> [Problem]:
The listing below should be reproduced exactly, with the pictures omitted.

> [Records to process]:
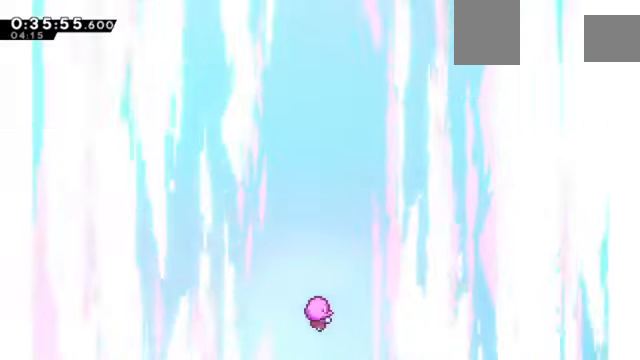
{"keys": [], "events": []}
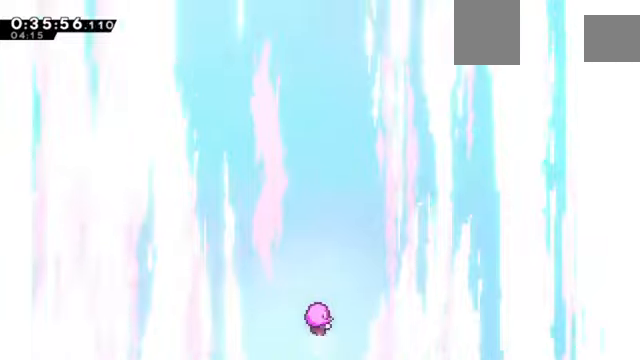
{"keys": [], "events": []}
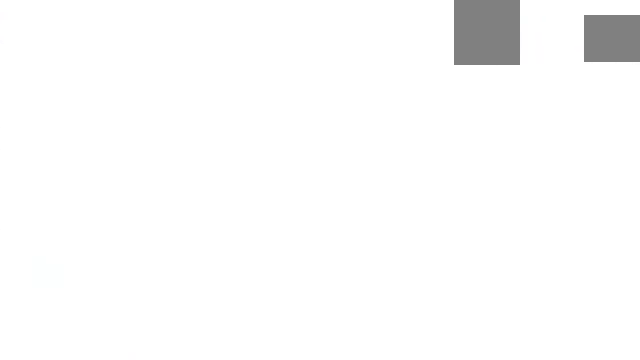
{"keys": [], "events": []}
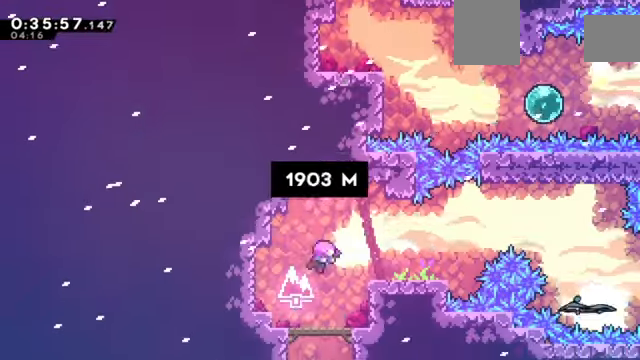
{"keys": ["right", "z"], "events": [[301, "z", "down"], [501, "right", "down"]]}
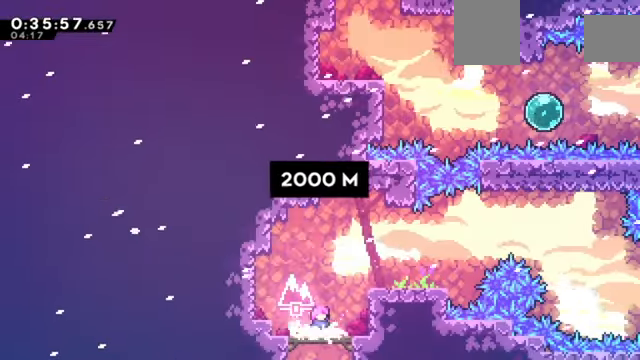
{"keys": ["c", "right", "z"], "events": [[233, "c", "down"]]}
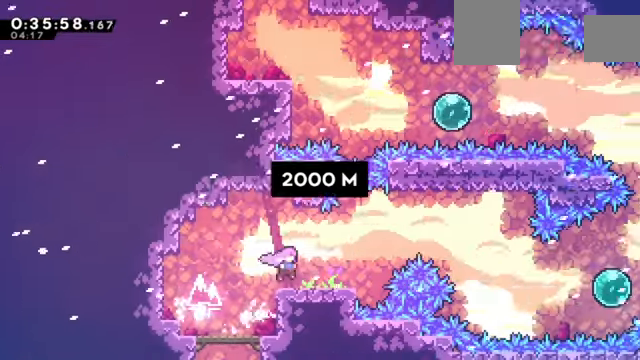
{"keys": ["c", "right", "x", "z"], "events": [[100, "c", "up"], [234, "c", "down"], [468, "x", "down"]]}
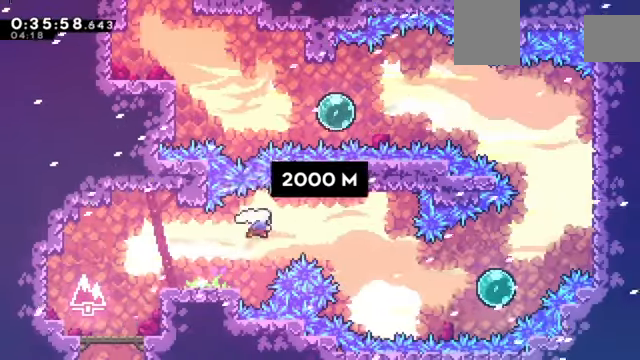
{"keys": ["right"], "events": [[33, "c", "up"], [67, "x", "up"], [67, "z", "up"]]}
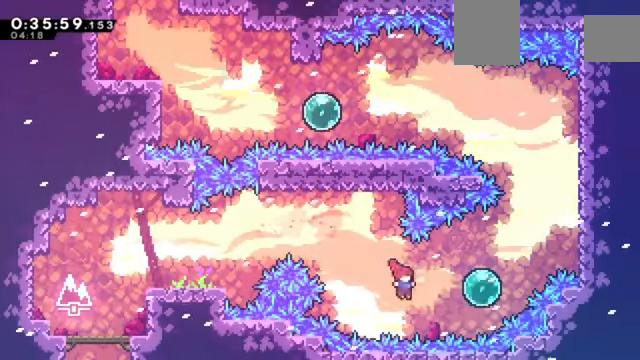
{"keys": ["right", "up", "x", "z"], "events": [[34, "x", "down"], [67, "z", "down"], [167, "x", "up"], [267, "up", "down"], [301, "x", "down"]]}
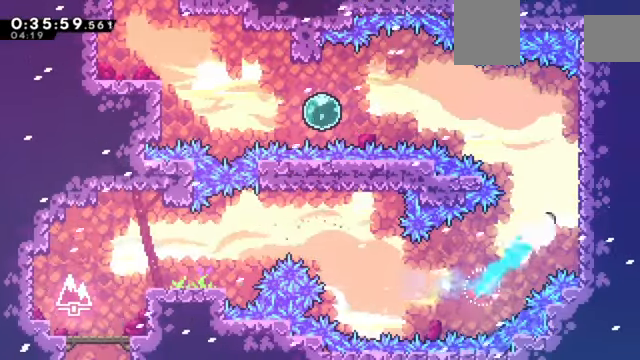
{"keys": ["c", "z"], "events": [[100, "x", "up"], [200, "up", "up"], [233, "c", "down"], [300, "right", "up"], [367, "c", "up"], [467, "c", "down"]]}
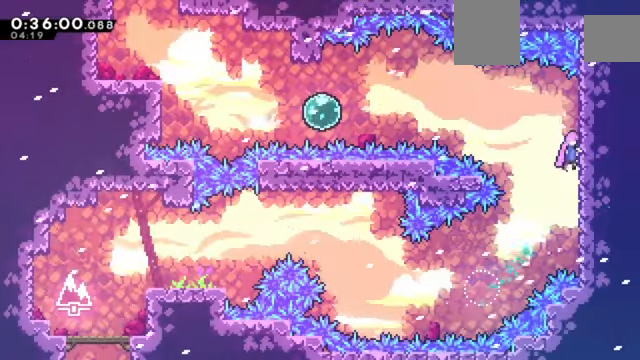
{"keys": ["left", "z"], "events": [[100, "c", "up"], [267, "c", "down"], [267, "left", "down"], [334, "c", "up"]]}
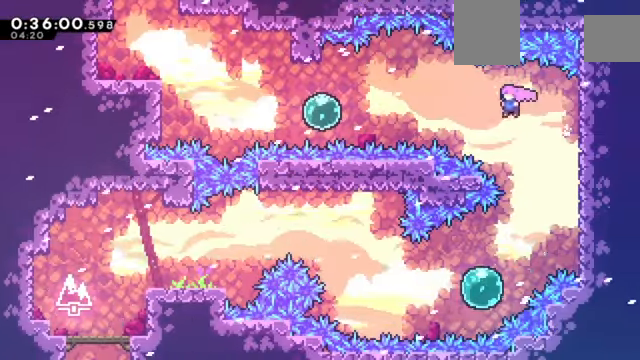
{"keys": ["left", "x", "z"], "events": [[67, "x", "down"], [267, "x", "up"], [400, "x", "down"]]}
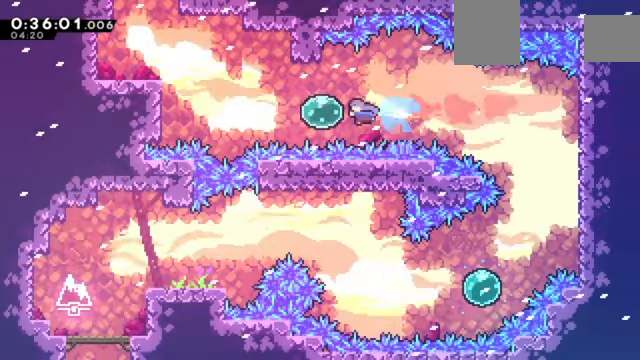
{"keys": ["left", "up", "z"], "events": [[34, "x", "up"], [234, "x", "down"], [267, "up", "down"], [468, "x", "up"]]}
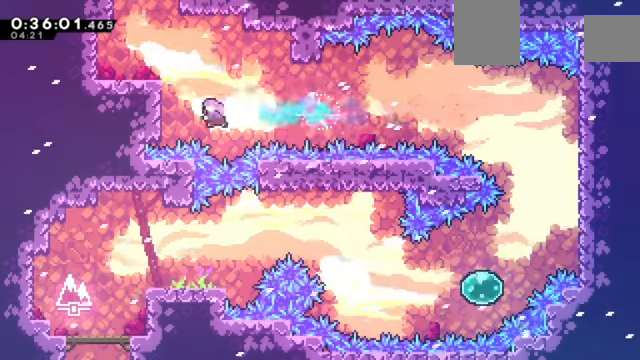
{"keys": ["left", "z"], "events": [[167, "x", "down"], [434, "up", "up"], [467, "x", "up"]]}
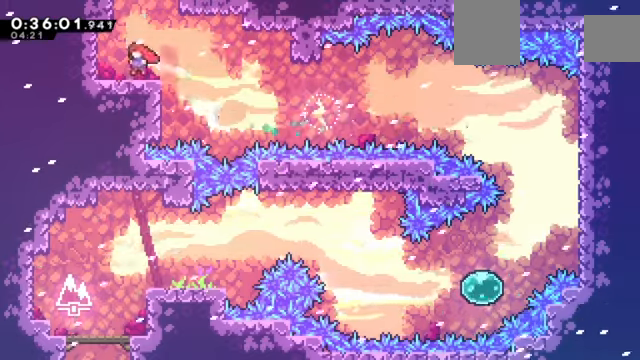
{"keys": ["x"], "events": [[33, "left", "up"], [66, "z", "up"], [167, "c", "down"], [167, "right", "down"], [333, "up", "down"], [367, "c", "up"], [400, "right", "up"], [400, "x", "down"], [500, "up", "up"]]}
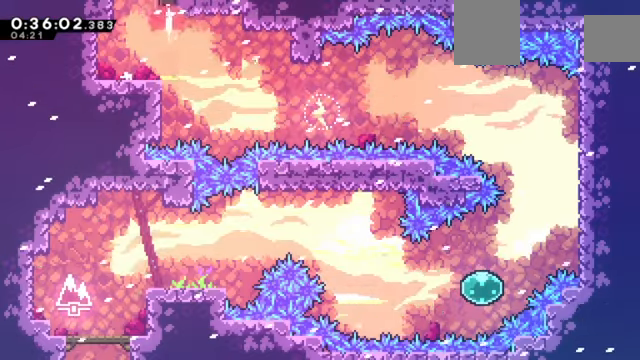
{"keys": [], "events": [[34, "x", "up"]]}
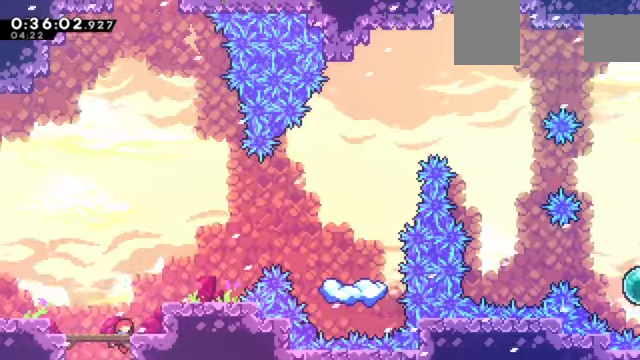
{"keys": ["c", "right"], "events": [[200, "c", "down"], [200, "left", "down"], [400, "left", "up"], [467, "right", "down"]]}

> [Answer to this exercise]:
{"keys": [], "events": []}
{"keys": [], "events": []}
{"keys": [], "events": []}
{"keys": ["right", "z"], "events": [[301, "z", "down"], [501, "right", "down"]]}
{"keys": ["c", "right", "z"], "events": [[233, "c", "down"]]}
{"keys": ["c", "right", "x", "z"], "events": [[100, "c", "up"], [234, "c", "down"], [468, "x", "down"]]}
{"keys": ["right"], "events": [[33, "c", "up"], [67, "x", "up"], [67, "z", "up"]]}
{"keys": ["right", "up", "x", "z"], "events": [[34, "x", "down"], [67, "z", "down"], [167, "x", "up"], [267, "up", "down"], [301, "x", "down"]]}
{"keys": ["c", "z"], "events": [[100, "x", "up"], [200, "up", "up"], [233, "c", "down"], [300, "right", "up"], [367, "c", "up"], [467, "c", "down"]]}
{"keys": ["left", "z"], "events": [[100, "c", "up"], [267, "c", "down"], [267, "left", "down"], [334, "c", "up"]]}
{"keys": ["left", "x", "z"], "events": [[67, "x", "down"], [267, "x", "up"], [400, "x", "down"]]}
{"keys": ["left", "up", "z"], "events": [[34, "x", "up"], [234, "x", "down"], [267, "up", "down"], [468, "x", "up"]]}
{"keys": ["left", "z"], "events": [[167, "x", "down"], [434, "up", "up"], [467, "x", "up"]]}
{"keys": ["x"], "events": [[33, "left", "up"], [66, "z", "up"], [167, "c", "down"], [167, "right", "down"], [333, "up", "down"], [367, "c", "up"], [400, "right", "up"], [400, "x", "down"], [500, "up", "up"]]}
{"keys": [], "events": [[34, "x", "up"]]}
{"keys": ["c", "right"], "events": [[200, "c", "down"], [200, "left", "down"], [400, "left", "up"], [467, "right", "down"]]}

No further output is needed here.